Moss attributes the problem to a lack of connection between candidates and their potential employer, which has led The Recruitment Company to also invest further in video tools.
The recruitment agency updated its suite of interviewing, induction and job specification video tools.
“They are all built around creating connections because that’s what we’ve found has been missing,” Moss explains.
Candidates now receive videos at strategic points along the application process, such as right before they accept a new offer.
“They’re going to get a counter offer from their current employer, so one video tries to affirm the connection at that critical point,” Moss says.
Utilising your own talent pool
When the Nudge Group saw competition for candidates spike midway through the pandemic, it had to think outside of the box to attract talent for its clients.
The talent crunch was partly due to the fact that expatriates were leaving Australia to return to their home countries, and others could not enter.
“The job market got smaller and yet the economy around tech startups was getting bigger and faster and growing quicker,” Grace says.
Grace says the trend led to a dramatic rise in salaries in industries such as information technology, as businesses compete head-to-head to attract the same talent.
At The Recruitment Company, Moss turned to proactive networking to find the right candidates for his clients.
Prior to the pandemic, The Recruitment Company sourced candidates from LinkedIn, advertising, in-house database searches and networking.
The vast majority of candidates are now selected from the businesses’ own database, which it built from networking and headhunting.
“Advertising is getting a lot less quality candidates, so now you have to go and search for people,” Moss says.
Quest for meaning and work-life balance
The pandemic has touched the everyday lives of practically every worker, disrupting their delicate family arrangements and routines.
As a result, hiring managers have noticed candidates are seeking more meaning in their work and greater work-life balance.
Grace says workers want to belong to a workplace where they can contribute to a bigger purpose.
“I think that was driven by people working from home more, with less distractions, and they actually wanted their work to mean more,” he says.
The Nudge Group now helps its startup clients communicate the reasons they exist through video content.
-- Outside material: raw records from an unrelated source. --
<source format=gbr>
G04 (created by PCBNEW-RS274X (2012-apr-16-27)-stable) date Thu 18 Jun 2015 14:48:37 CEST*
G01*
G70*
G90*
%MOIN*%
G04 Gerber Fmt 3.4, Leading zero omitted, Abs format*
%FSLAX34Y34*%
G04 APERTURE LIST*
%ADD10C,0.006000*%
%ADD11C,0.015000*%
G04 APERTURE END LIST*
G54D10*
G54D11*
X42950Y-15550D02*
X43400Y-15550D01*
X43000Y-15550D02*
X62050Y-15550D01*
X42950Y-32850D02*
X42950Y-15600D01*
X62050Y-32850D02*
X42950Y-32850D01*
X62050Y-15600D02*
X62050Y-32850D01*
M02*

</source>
And Grace says the approach has been easy to execute because many of his clients are in the education and health industries.
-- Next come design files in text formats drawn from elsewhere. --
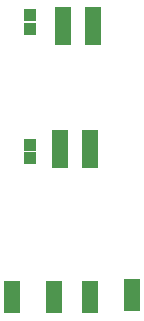
<source format=gbr>
G04 EAGLE Gerber RS-274X export*
G75*
%MOMM*%
%FSLAX34Y34*%
%LPD*%
%INSoldermask Top*%
%IPPOS*%
%AMOC8*
5,1,8,0,0,1.08239X$1,22.5*%
G01*
%ADD10R,1.103200X1.053200*%
%ADD11R,1.473200X3.251200*%
%ADD12R,1.473200X2.743200*%


D10*
X61530Y171760D03*
X61530Y183360D03*
X61910Y281560D03*
X61910Y293160D03*
D11*
X87160Y179570D03*
X112560Y179570D03*
X114700Y283650D03*
X89300Y283650D03*
D12*
X112550Y54730D03*
X46380Y54680D03*
X81650Y54290D03*
X147620Y56020D03*
M02*

</source>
Moss, on the other hand, believes more employees now prefer working for companies that respect work-life balance than those that are purpose-led.
“People are increasingly aware of how a company treats them,” Moss says.
“The line between your working day and your evening is now very thin and a lot of companies take advantage of that,” he adds.
The Recruitment Company encourages its clients to show their attitude towards work-life balance by setting clear expectations around flexible working arrangements.
Virtual interviews are here to stay
Whether you like them or not, hiring managers overwhelmingly agree that video interviews are here to stay.
Grace, who has worked in recruitment for more than 20 years, says technology has fundamentally changed hiring practices. But video interviews are not a change that he’s overly optimistic about.
“I think video interviewing is not as effective because we’re losing an element of human intuition that interviewers have developed over years of interviewing,” he says.
Moss has become accustomed to virtual interviews at The Recruitment Agency because the business began using them well before the pandemic.
But he believes their growing popularity has led to an increase in job applications from less serious candidates.
“A lot of people are not taking the process as seriously,” he says.
“People think ‘okay, I’ll do an interview, I just have to make sure I have a shirt on my top half’,” he adds.
Moss hopes, however, that candidates will adapt overtime and learn to be as invested in video interviews as they would be in face-to-face ones.
“People are adaptable. Just think about how ridiculous things that are normal now would have seemed a year ago,” he says.